La dénutrition a un impact sur la mobilité générale et donc sur l’autonomie et la qualité de vie. Parmi les 10 millions de personnes âgées de plus de 65 ans vivant à domicile, on estime que 4 à 10% d’entre elles souffrent de dénutrition.

Les règles de base

Règle n°1
Garder l’habitude de faire, selon l’âge et les conditions de vie, 3 ou 4 repas ou collations par jour (petit-déjeuner, déjeuner, dîner et éventuellement goûter) et ne pas sauter régulièrement de repas : vieillir en bonne santé demande de manger mieux, sans pour autant manger moins (ni plus d’ailleurs).
 
Règle n°2
Eviter le grignotage, généralement riche en produits très énergétiques, destinés à calmer une faim immédiate, mais le plus souvent pauvre en nutriments indispensables, tels que protéines, acides gras essentiels, fibres, vitamines et minéraux.
 
Règle n°3
Favoriser la diversité alimentaire : il n’existe pas d’aliment « parfait » réunissant tout ce dont on aurait besoin, ni de « mauvais » aliment à bannir à tout prix… d’où la nécessité de manger de tout modérément, seul moyen d’obtenir la variété nécessaire. Il s’agit de puiser chaque jour dans chacun des principaux groupes d’aliments définis par le PNNS, en variant la nature des produits. Les produits sucrés peuvent être consommés de temps en temps, tout comme un verre de vin. Il ne faut jamais oublier l’importance du plaisir de manger.
 
En diversifiant son alimentation, on diminue le risque de carences en certaines vitamines et minéraux. Les plus fréquemment constatées chez la personne âgée sont les suivantes :

• Les vitamines du groupe B (B1, B3, B6, B9 et B12 notamment, cette dernière n’existant que dans les produits d’origine animale), qui jouent un rôle important sur la cognition, que l’on trouve dans la viande, le poisson, les abats, les oeufs, les fruits (banane, orange) les légumes (chou-fleur, épinard, lentilles), le pain complet, les levures, etc.

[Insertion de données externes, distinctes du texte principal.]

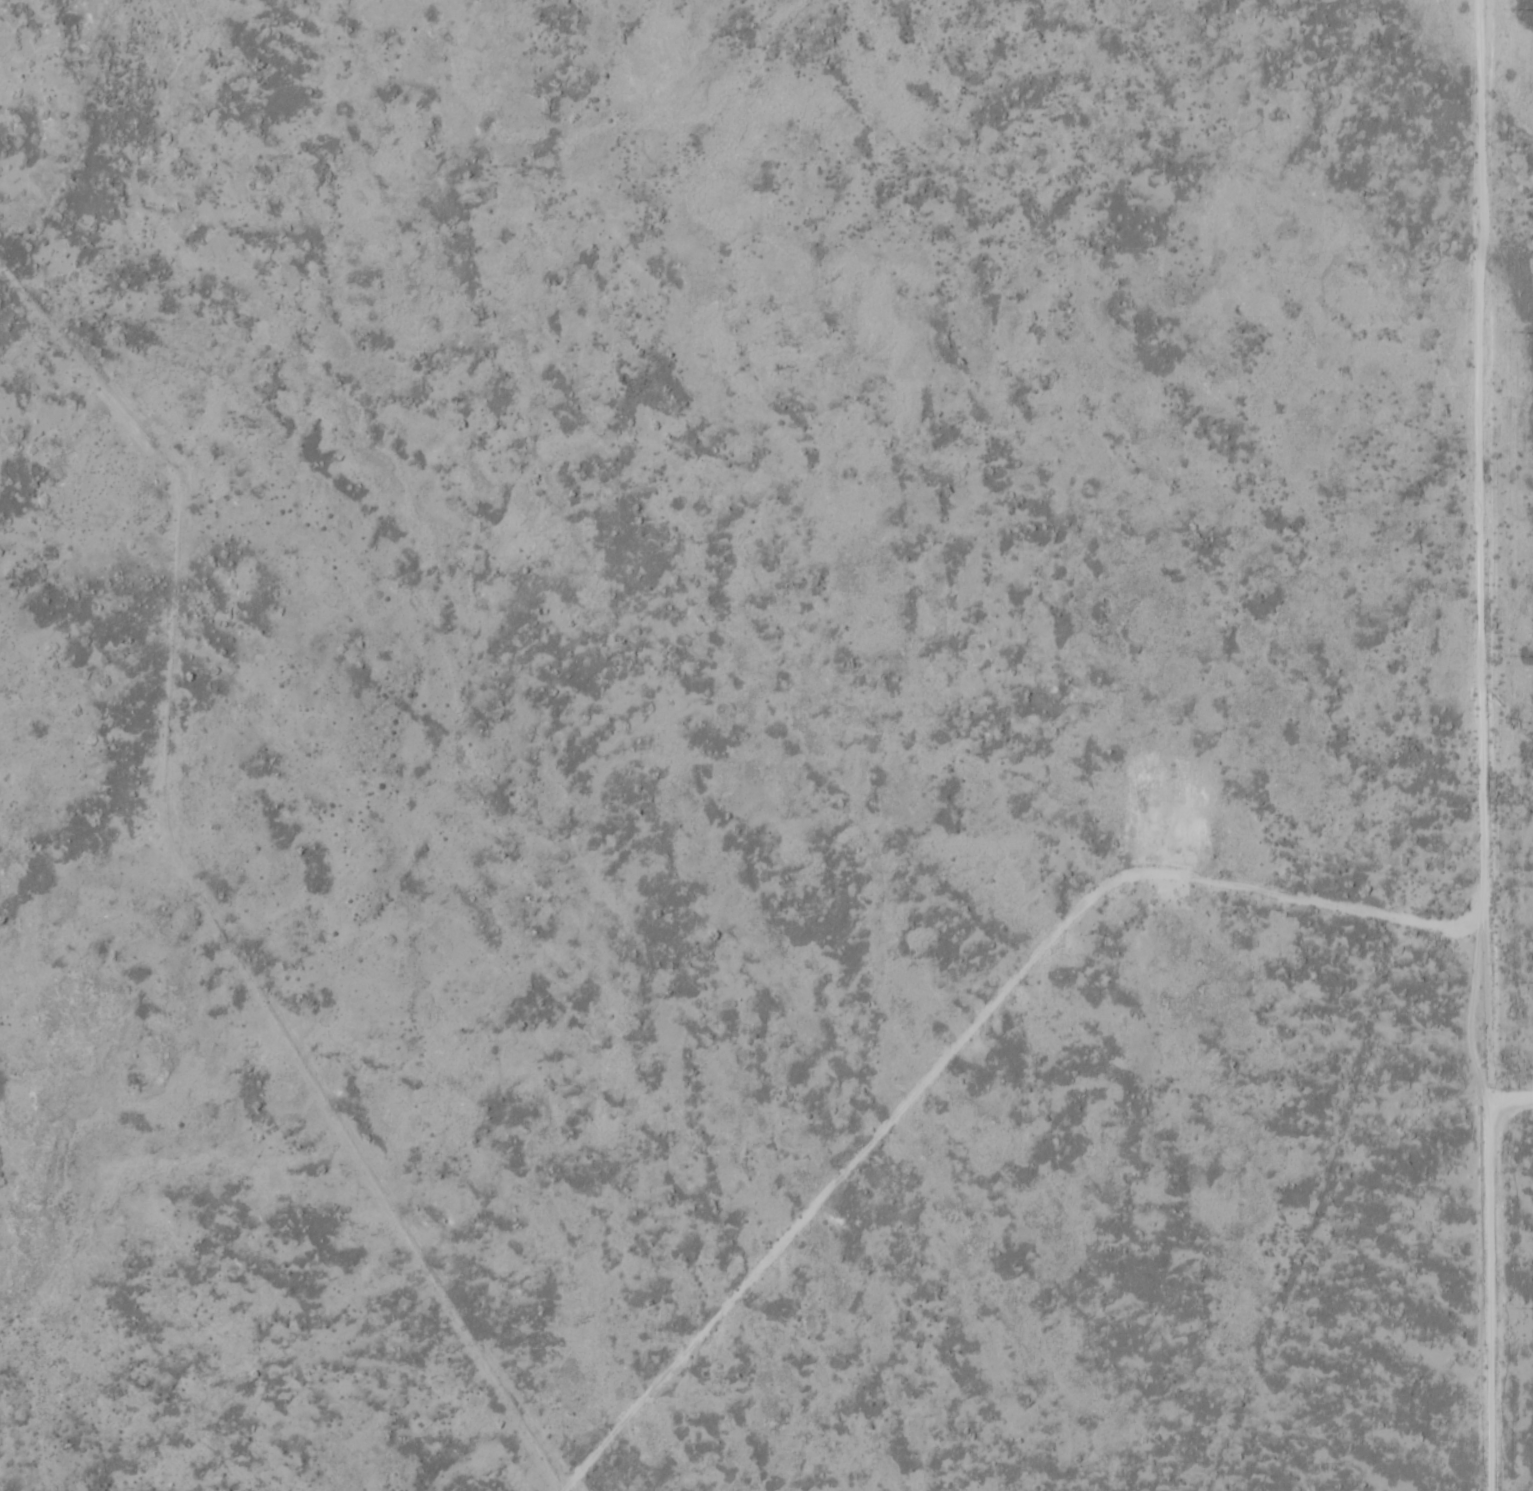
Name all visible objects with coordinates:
power tower: (1507, 9)
power tower: (1507, 332)
power tower: (1509, 655)
road: (1482, 745)
power tower: (1511, 981)
road: (966, 1049)
power tower: (1512, 1307)

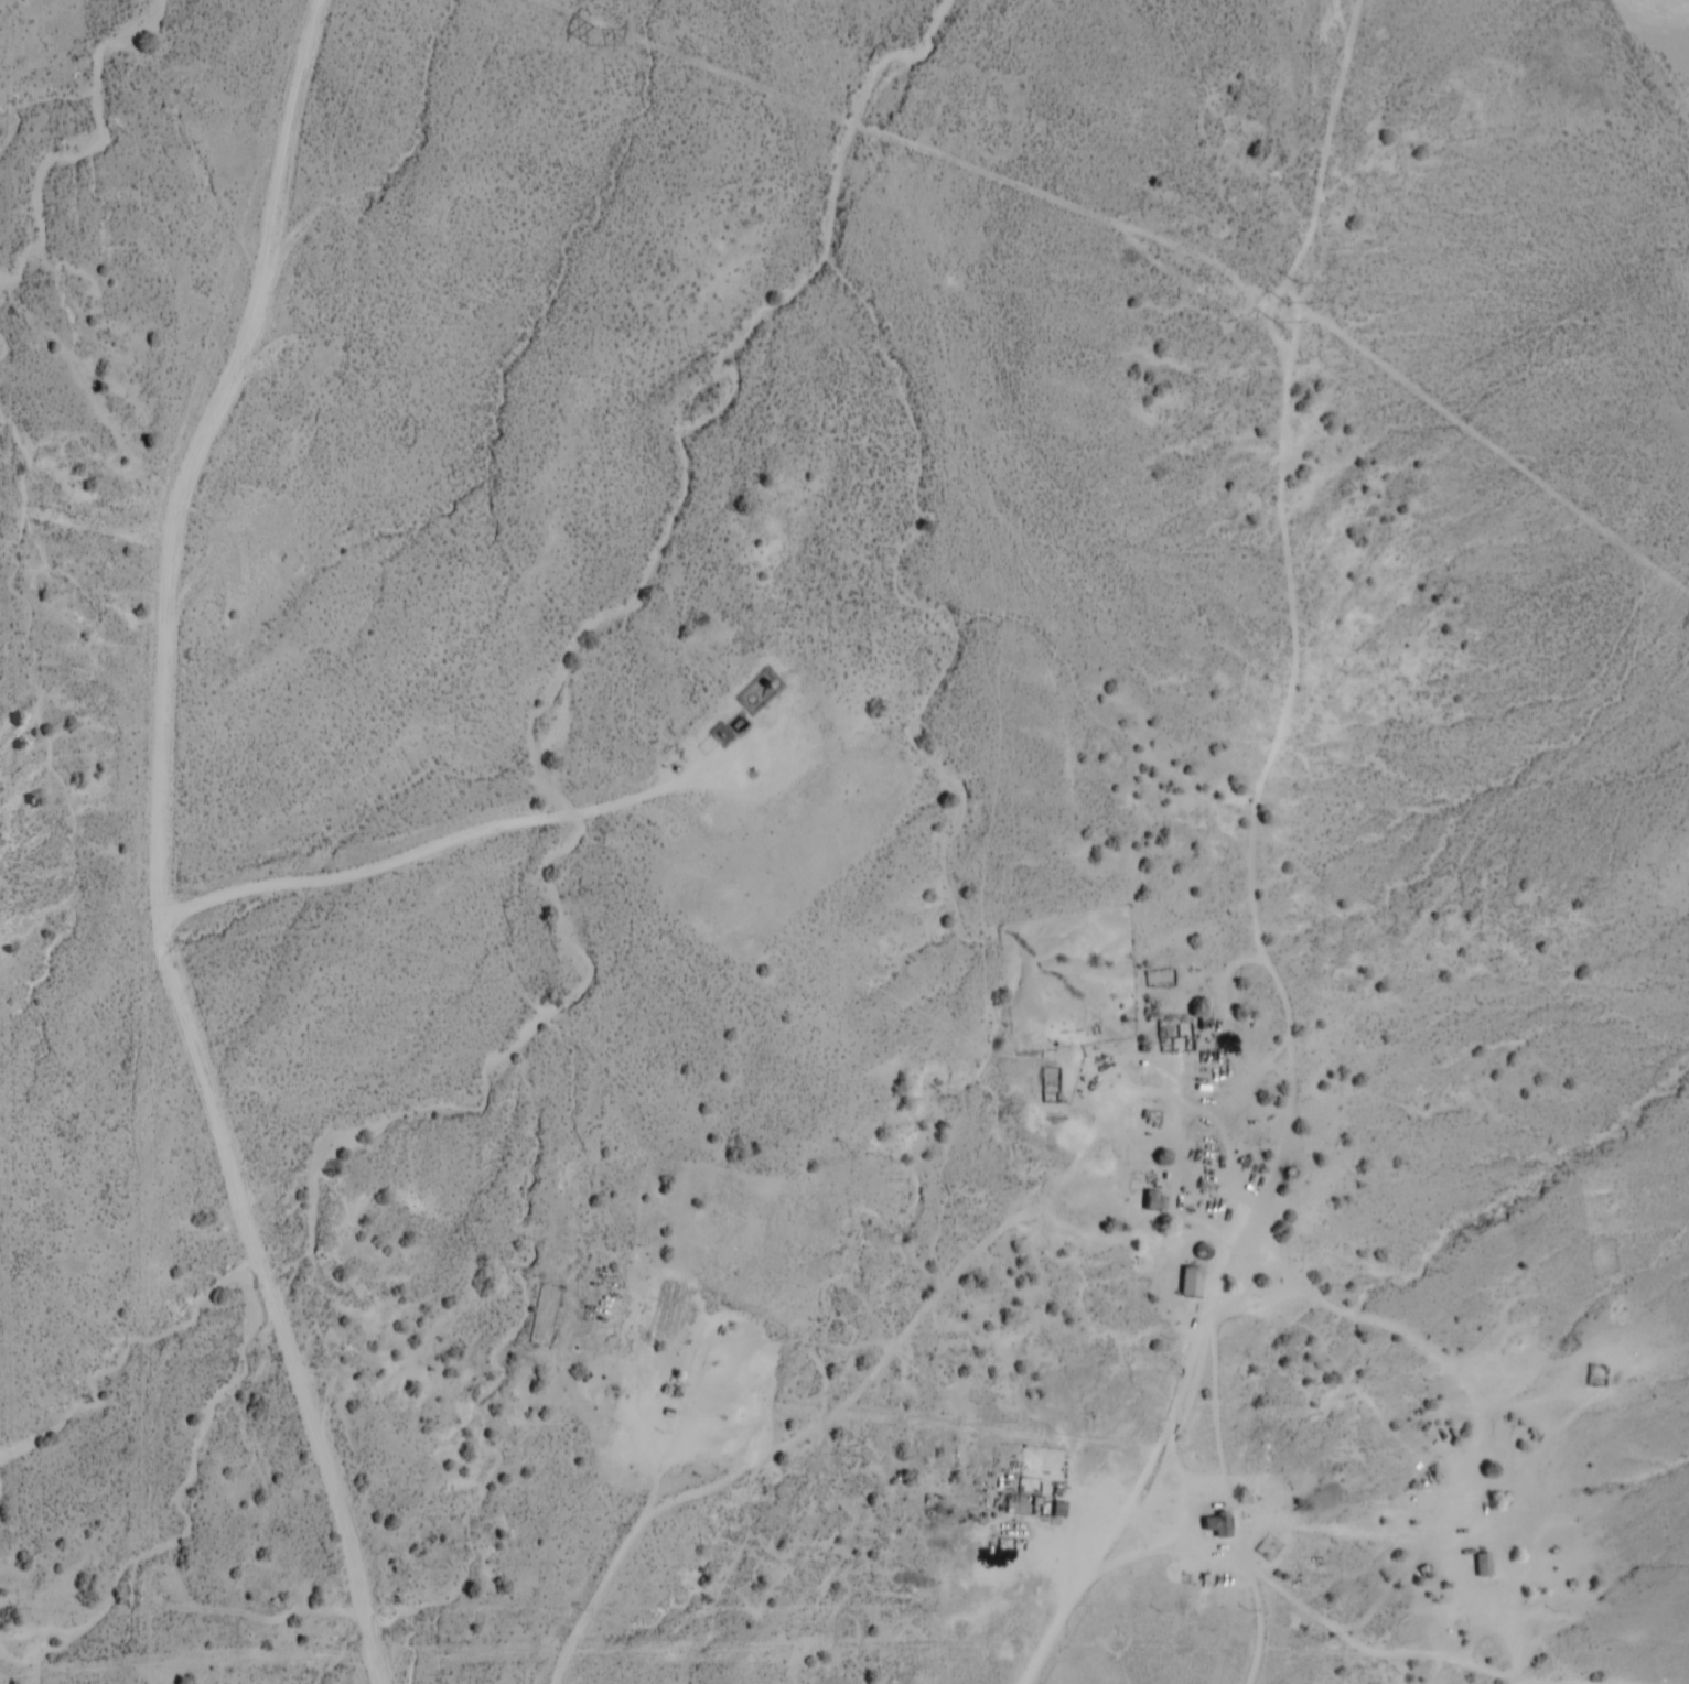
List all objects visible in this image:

• La vitamine C, qui a un rôle immunitaire fondamental, que l’on trouve dans les fruits et légumes, notamment les agrumes, le kiwi, les choux ou les poivrons.
• La vitamine D, qui permet en particulier de fixer le calcium sur les os, que l’on trouve dans le beurre, les champignons, les sardines, les harengs, le jaune d’oeuf.. Malgré cela, l’alimentation est souvent dans l’incapacité d’assurer un niveau nécessaire en vitamine D, surtout avec l’âge, et une supplémentation peut alors devenir nécessaire.

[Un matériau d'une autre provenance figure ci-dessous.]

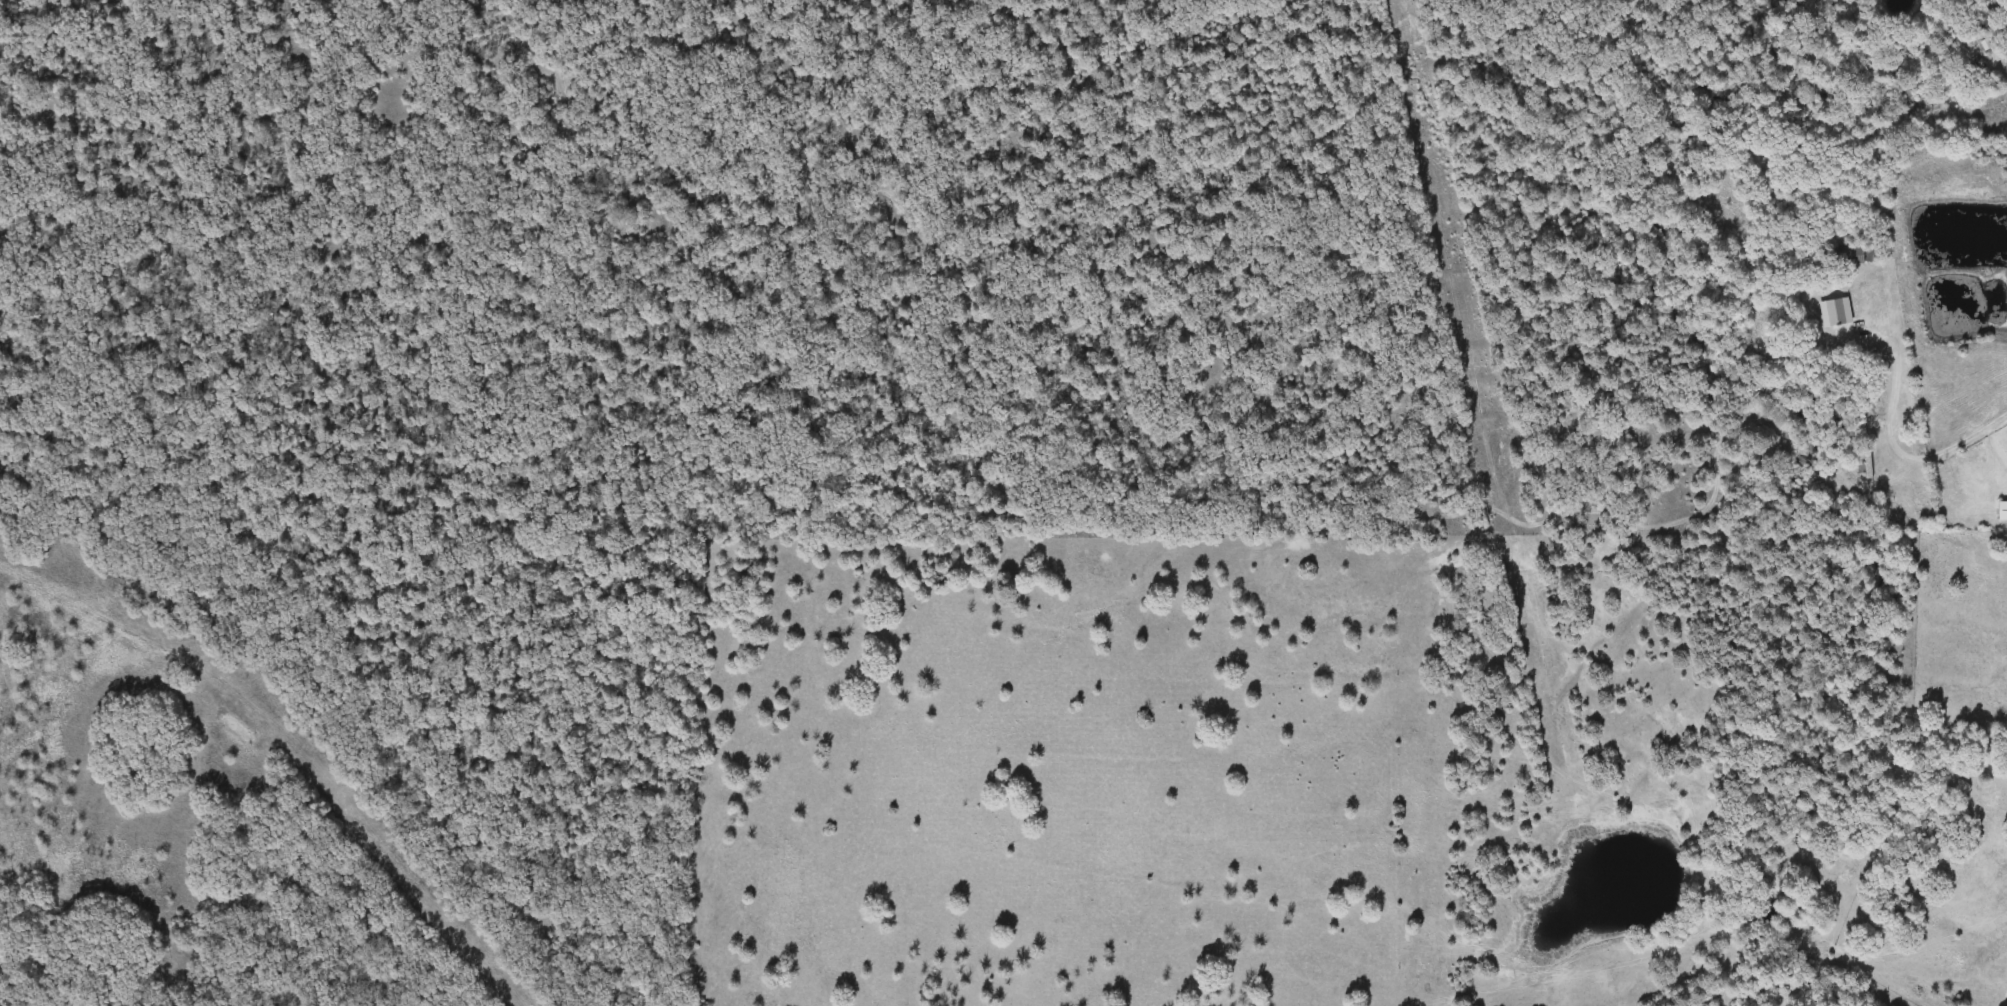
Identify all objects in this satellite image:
building: (1986, 19)
building: (1848, 255)
building: (1834, 312)
road: (1903, 445)
building: (1868, 460)
building: (2001, 511)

• Le sélénium, indispensable au fonctionnement du cerveau et qui contribue à lutter contre le stress oxydatif, que l’on trouve dans les produits laitiers, les viandes, les fruits de mer, les céréales complètes, etc. La supplémentation en sélénium, si elle s’avère nécessaire, doit être contrôlée, car des apports en excès sont toxiques et la marge thérapeutique étroite.
 
Règle n°4
Veiller à boire suffisamment, entre 1 et 1,5 litre par jour. La sensation de soif diminue avec l’avancée en âge mais l’organisme ne peut pas fonctionner correctement s’il n’est pas correctement hydraté.
 
Règle n°5
Ne pas négliger le plaisir que peut générer l’alimentation : un « bon produit », c’est celui qui est « bon » pour la santé, mais aussi bon pour le moral. Le plaisir est un facteur déterminant permettant de maintenir l’envie de manger, parfois mise à mal avec l’avancée en âge. Ce plaisir passe aussi par la convivialité : repas en famille, entre amis, voisins, au restaurant… sont à favoriser, dans la mesure du possible.